While such violence can be part of the risk faced by foreign reporters in China, what happened next is more unusual.
After we left the village, we were chased down and had our car surrounded by a group of about 20 thugs.
They were then joined by some uniformed police officers and two officials from the local foreign affairs office, and under the threat of further violence, we were made to delete some of our footage and forced to sign the confession.
It was a very one-sided negotiation, but it at least gave us a way out -- a luxury denied to the petitioners who find themselves on the receiving end of similar intimidation and abuse.
A video sent to us by Yang Linghua's sister shows her being detained by some of the same people who threatened us.

Warnings not to travel

In the course of researching this story we spoke to one woman, now in her seventies, who has been petitioning since 1988 for a longer prison sentence for her husband's murderer.
She told us that every year during the National People's Congress she is put under house arrest for 10 days.
A man we contacted, petitioning over the abduction of his son, had been warned not to travel this week.
He went ahead and booked his tickets anyway but was prevented from boarding the train in Guangdong Province.

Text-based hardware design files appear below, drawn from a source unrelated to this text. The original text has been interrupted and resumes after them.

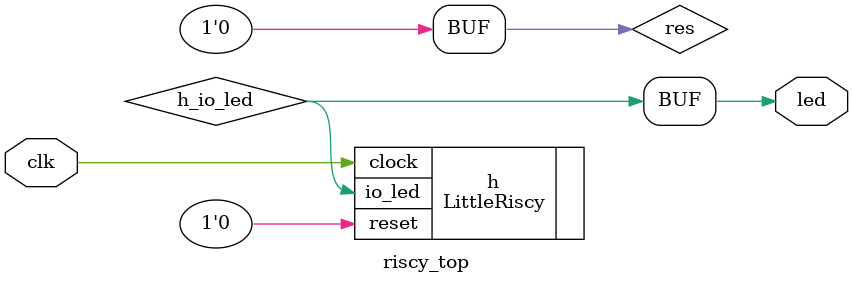
<source format=v>
/* Minimal top level for the LittleRiscy.
  Wire reset to 0. */

module riscy_top(input clk, output led);

  wire h_io_led;
  wire res;

  assign led = h_io_led;
  assign res = 1'h0;
  LittleRiscy h(.clock(clk), .reset(res),
       .io_led( h_io_led ));
endmodule

</source>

Even for those who do make it to Beijing, the threat of being caught remains.
Outside the petitioning office this week, hundreds of "interceptors" have gathered, the squads of goons sent from each province to search out and cajole or coerce their petitioners to return home.
Official and volunteer security officers are everywhere during the Congress
Of course, many petitioners do still make it and are able to lodge their claims, particularly first-timers who are not yet known to the system.
But the irony is, the harder China works to stem the flow during its national parliament, the more incentive there is for people to come.
Most petitioners are not so naive as to believe they'll be able to get anywhere near the senior officials attending the parliament.
But the desperation of their own provincial governments to catch them gives those who make it to Beijing a certain leverage.
Ignored all year round, often by the same officials they're petitioning against, they suddenly find themselves on the receiving end of offers to negotiate.
One petitioner showed us the text message exchanges she has had with the interceptors trying to track her down, with one even offering to take her on holiday. 
Anything to get her out of Beijing.
We have heard nothing from Yang Linghua or her family since they disappeared.
We have asked government officials in Beijing whether they can provide an assurance that they are safe and well.
Meanwhile, on the eve of China's parliamentary gathering, many of its citizens -- often those, it could be argued, who are most in need of parliamentary representation -- face similar abuse.
And despite having signed that confession I make no apology for trying to interview them.